If you still watch ABC, CBS, or NBC news every day, statistically you are likely 65 years old or older. You also consume a lot of fake news and intellectually dishonest content every day and probably help circulate it to your Boomer friends on Facebook.

Freaking out seniors has been the network news’ business model for decades. It’s not a new development in the “Trump era” of infotainment and enhanced realities. 60 Minutes has been publishing unnecessarily dire and often outright fake stories for decades, all in the name of peddling pharmaceuticals to Boomers and their parents during the commercial breaks. They’ve published fake stories about politicians, about wars, about risk in the financial markets. Basically, if a Boomer cares about it, they have a hysterical piece to sell.

But, man, is this behavior out of control these days.

Most journalists do not go “chase” stories anymore. Instead they write articles about whatever dumb stuff they have seen on Twitter. And they have no bullshit detector whatsoever. Their only filters are political. If it is a story that damages their perceived political enemies, then it must be true. So they publish Chinese and Iranian propaganda. They publish doctored pictures. And they seriously love Internet hoaxes.

One of the worst offenders in this area is the New York Times. They will get a story going viral, and it looks serious because it is 30 paragraphs long and cites 5 anonymous sources, who all want to remain anonymous because the story is so consequential, you know. Then they will get called out for publishing stuff that can be objectively debunked, attach a two-sentence correction under the 30th paragraph – so even if you are late to the story, you still have to slug through the whole thing to learn that everything you read is inaccurate, and they know few people ever read articles all the way to the end – and move on. The correction never goes viral, so their audience lives in a perpetual state of untruth. And since a lot of their fake content involves the same subject-matters, the cumulative volume of untrue things their readers believe is off the charts.

I kind of have the impression at this point that their audiences don’t care that what they are reading is fictive, however. I think they are in it for the emotion, not to be informed, balanced, and rational people. This is particularly true for people who have a primal hate for Trump. They want that craving to hate satisfied at any cost, even at the expense of having a moderately functional brain.

It’s like the people who used to buy those newsstand papers about the Loch Ness monster and Bat Boy or who watch Ancient Aliens on the “History” Channel. But with politics instead of Bat Boy. They have the sense that what they are consuming is not true, but they desperately want it to be true. So they keep consuming it.

Anyway, it has been incredible to watch the level of malfeasance in the media during the coronavirus panic. From bullying anyone who dared to challenge bad models to publishing pieces fawning over the Chinese Communist Party to all the various Internet hoaxes they have fallen for. Their elderly audiences have been taking all this stuff in, which probably goes a long way to explaining the phenomenon of hoarding groceries.

Among Internet hoaxes, first the news networks shared videos of ICU units in Italy and claimed they were in New York City.
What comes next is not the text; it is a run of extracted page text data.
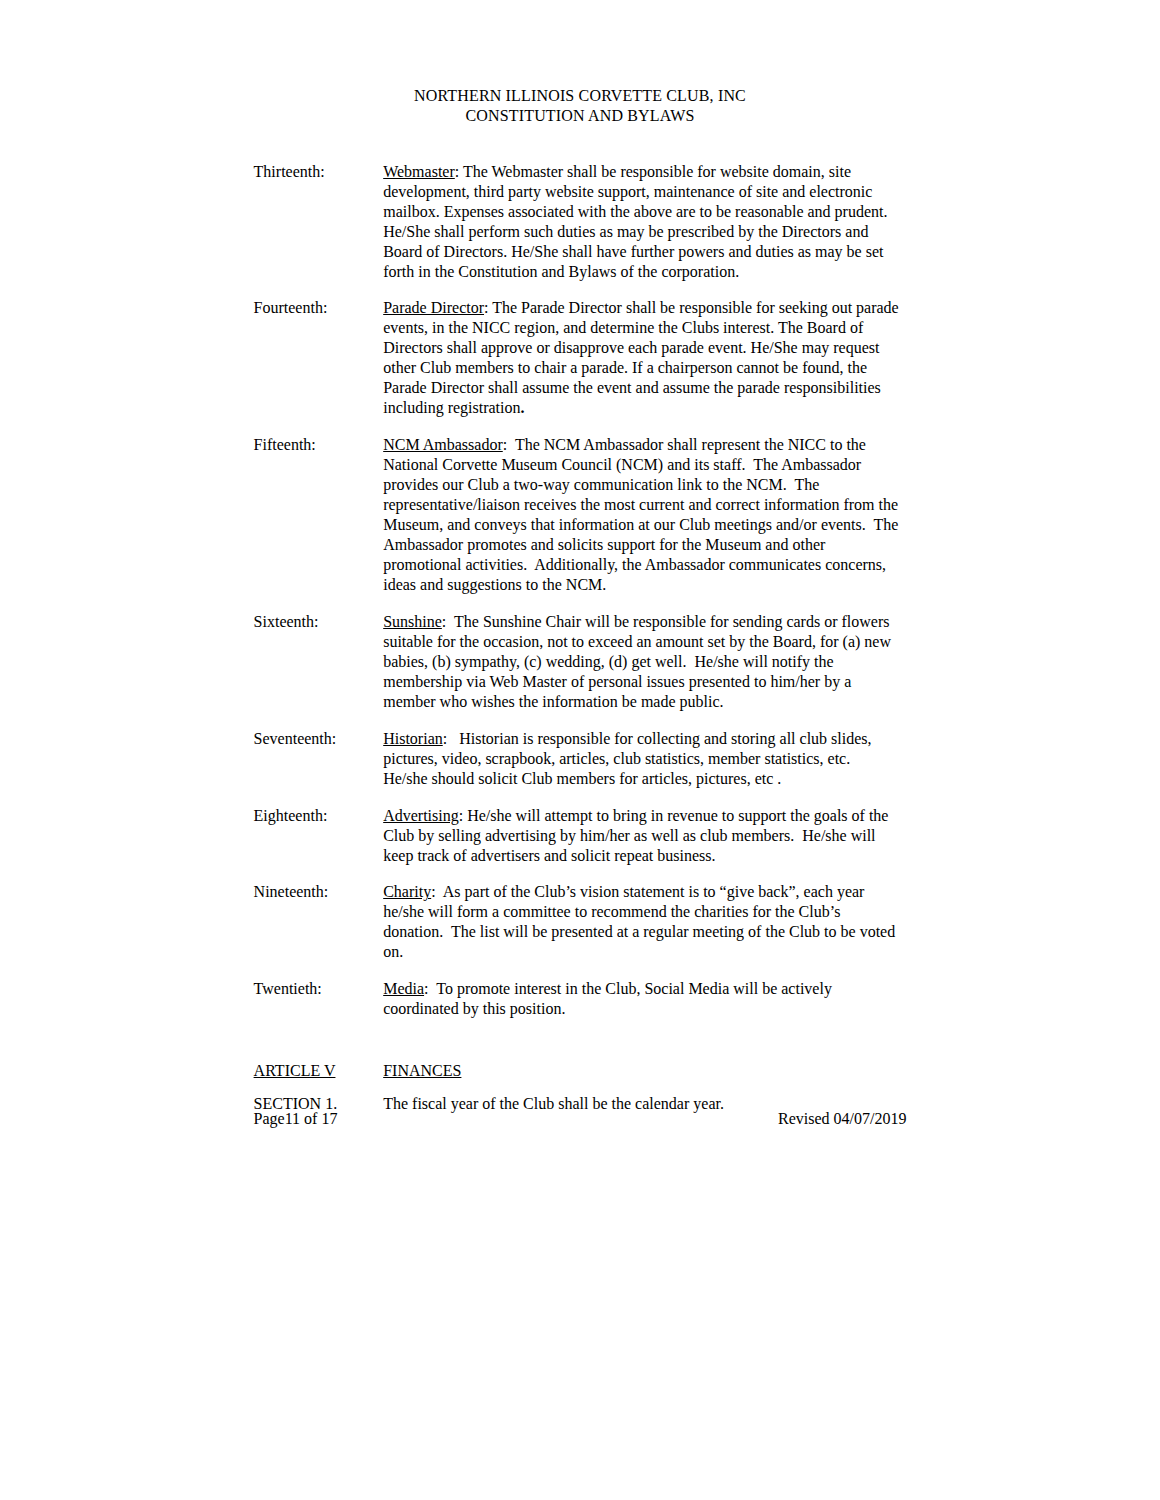NORTHERN ILLINOIS CORVETTE CLUB, INC
CONSTITUTION AND BYLAWS
Thirteenth:
Webmaster: The Webmaster shall be responsible for website domain, site development, third party website support, maintenance of site and electronic mailbox. Expenses associated with the above are to be reasonable and prudent. He/She shall perform such duties as may be prescribed by the Directors and Board of Directors. He/She shall have further powers and duties as may be set forth in the Constitution and Bylaws of the corporation.
Fourteenth:
Parade Director: The Parade Director shall be responsible for seeking out parade events, in the NICC region, and determine the Clubs interest. The Board of Directors shall approve or disapprove each parade event. He/She may request other Club members to chair a parade. If a chairperson cannot be found, the Parade Director shall assume the event and assume the parade responsibilities including registration.
Fifteenth:
NCM Ambassador: The NCM Ambassador shall represent the NICC to the National Corvette Museum Council (NCM) and its staff. The Ambassador provides our Club a two-way communication link to the NCM. The representative/liaison receives the most current and correct information from the Museum, and conveys that information at our Club meetings and/or events. The Ambassador promotes and solicits support for the Museum and other promotional activities. Additionally, the Ambassador communicates concerns, ideas and suggestions to the NCM.
Sixteenth:
Sunshine: The Sunshine Chair will be responsible for sending cards or flowers suitable for the occasion, not to exceed an amount set by the Board, for (a) new babies, (b) sympathy, (c) wedding, (d) get well. He/she will notify the membership via Web Master of personal issues presented to him/her by a member who wishes the information be made public.
Seventeenth:
Historian: Historian is responsible for collecting and storing all club slides, pictures, video, scrapbook, articles, club statistics, member statistics, etc. He/she should solicit Club members for articles, pictures, etc .
Eighteenth:
Advertising: He/she will attempt to bring in revenue to support the goals of the Club by selling advertising by him/her as well as club members. He/she will keep track of advertisers and solicit repeat business.
Nineteenth:
Charity: As part of the Club’s vision statement is to “give back”, each year he/she will form a committee to recommend the charities for the Club’s donation. The list will be presented at a regular meeting of the Club to be voted on.
Twentieth:
Media: To promote interest in the Club, Social Media will be actively coordinated by this position.
ARTICLE V FINANCES
SECTION 1. The fiscal year of the Club shall be the calendar year.
Page11 of 17 Revised 04/07/2019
I mean, I know there are a lot of Italians in New York, but maybe directions in hospitals aren’t written in Italian?

Then there is this, probably the worst. This fraudulent video of an “ICU nurse” has been viewed over 8 million times, thanks to being amplified by network news outlets.

“America is not prepared, and nurses are not being protected,” she violently sobs in the video. “I quit my job today. I went into work and I was assigned to a COVID patient on an ICU unit that has been converted to a designated COVID unit. None of the nurses are wearing masks.”
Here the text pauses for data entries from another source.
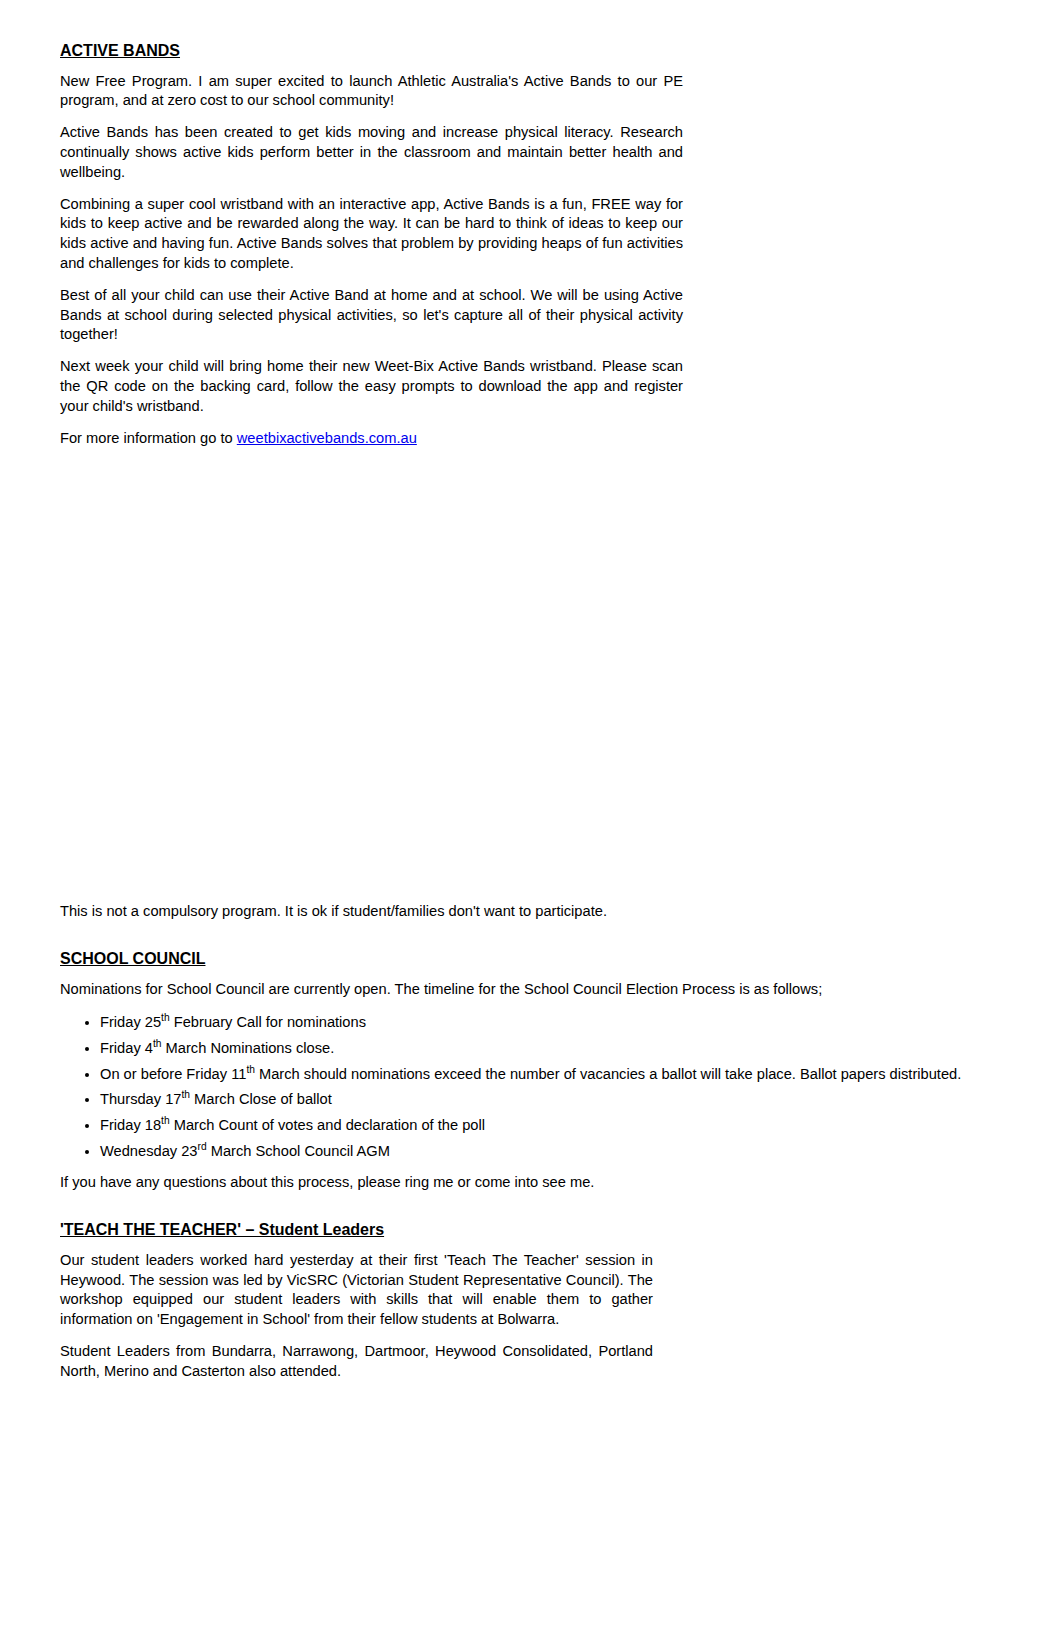ACTIVE BANDS
New Free Program. I am super excited to launch Athletic Australia's Active Bands to our PE program, and at zero cost to our school community!
Active Bands has been created to get kids moving and increase physical literacy. Research continually shows active kids perform better in the classroom and maintain better health and wellbeing.
Combining a super cool wristband with an interactive app, Active Bands is a fun, FREE way for kids to keep active and be rewarded along the way. It can be hard to think of ideas to keep our kids active and having fun. Active Bands solves that problem by providing heaps of fun activities and challenges for kids to complete.
Best of all your child can use their Active Band at home and at school. We will be using Active Bands at school during selected physical activities, so let's capture all of their physical activity together!
Next week your child will bring home their new Weet-Bix Active Bands wristband. Please scan the QR code on the backing card, follow the easy prompts to download the app and register your child's wristband.
For more information go to weetbixactivebands.com.au
This is not a compulsory program. It is ok if student/families don't want to participate.
SCHOOL COUNCIL
Nominations for School Council are currently open. The timeline for the School Council Election Process is as follows;
Friday 25th February Call for nominations
Friday 4th March Nominations close.
On or before Friday 11th March should nominations exceed the number of vacancies a ballot will take place. Ballot papers distributed.
Thursday 17th March Close of ballot
Friday 18th March Count of votes and declaration of the poll
Wednesday 23rd March School Council AGM
If you have any questions about this process, please ring me or come into see me.
'TEACH THE TEACHER' – Student Leaders
Our student leaders worked hard yesterday at their first 'Teach The Teacher' session in Heywood. The session was led by VicSRC (Victorian Student Representative Council). The workshop equipped our student leaders with skills that will enable them to gather information on 'Engagement in School' from their fellow students at Bolwarra.
Student Leaders from Bundarra, Narrawong, Dartmoor, Heywood Consolidated, Portland North, Merino and Casterton also attended.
Had the news outlets spent 30 seconds on Google and perused her public social media pages (hoaxers always have public pages, because they are in it for the attention, after all), they would have learned that she is not a nurse at all, let alone in an ICU in a coronavirus hotspot. She is a deeply mentally ill woman who talks about her mental illness all the time and how she was removed from her position at a hospital over a year ago.
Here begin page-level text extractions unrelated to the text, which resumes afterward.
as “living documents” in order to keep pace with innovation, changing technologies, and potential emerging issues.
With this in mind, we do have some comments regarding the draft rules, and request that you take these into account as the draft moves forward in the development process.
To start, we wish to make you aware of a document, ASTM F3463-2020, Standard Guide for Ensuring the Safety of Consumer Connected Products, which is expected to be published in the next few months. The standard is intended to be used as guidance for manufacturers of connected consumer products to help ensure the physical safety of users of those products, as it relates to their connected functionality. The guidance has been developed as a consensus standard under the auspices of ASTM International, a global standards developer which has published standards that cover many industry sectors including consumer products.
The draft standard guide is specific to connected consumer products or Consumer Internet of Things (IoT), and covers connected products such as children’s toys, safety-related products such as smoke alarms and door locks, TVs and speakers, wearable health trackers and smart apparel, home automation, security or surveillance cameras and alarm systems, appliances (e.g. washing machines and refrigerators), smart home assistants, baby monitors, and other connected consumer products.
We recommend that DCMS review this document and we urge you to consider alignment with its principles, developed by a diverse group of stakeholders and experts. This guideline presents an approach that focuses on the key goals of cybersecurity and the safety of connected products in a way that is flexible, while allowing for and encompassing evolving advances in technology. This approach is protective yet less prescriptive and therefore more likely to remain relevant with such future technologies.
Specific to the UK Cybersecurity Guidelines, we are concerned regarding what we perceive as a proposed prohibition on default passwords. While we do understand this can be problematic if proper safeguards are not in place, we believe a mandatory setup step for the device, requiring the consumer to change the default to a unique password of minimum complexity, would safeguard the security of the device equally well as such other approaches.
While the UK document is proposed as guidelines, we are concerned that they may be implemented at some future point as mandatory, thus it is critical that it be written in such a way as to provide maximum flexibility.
Eight million views, and it is still being circulated by CBS news right now.

One thought on “The media is outdoing itself circulating fake content during the coronavirus panic

  1. First, I just wanted to say that I’ve been reading your blog every day the last few weeks and I really appreciate your blog posts about the coronavirus. It seems like everyone in the world has gone totally crazy over the past few weeks and it’s nice to read someone who hasn’t drunk the Kool-Aid.

    I suspect that, while people might go along with this weirdness for a short while (and I have, to a certain extent), getting them to go along with it much longer is going to require the MSM to keep churning out large quantities of the sort of “articles” that you describe above. Without a constant stream of articles about how you can get coronavirus by touching a plastic bag you got from the grocery store 3 days ago or by looking at the corona of the sun or how three zillion people are going to get coronavirus and one zillion are going to die or whatever, people might start to think about how big the hit to our economy is going to be, or how much this will hurt people’s physical and mental health if they’re staying inside all the time, or how people’s spiritual health will fare because churches were so quick to declare themselves to be non-essential services around the time of the most important season of the Christian calendar.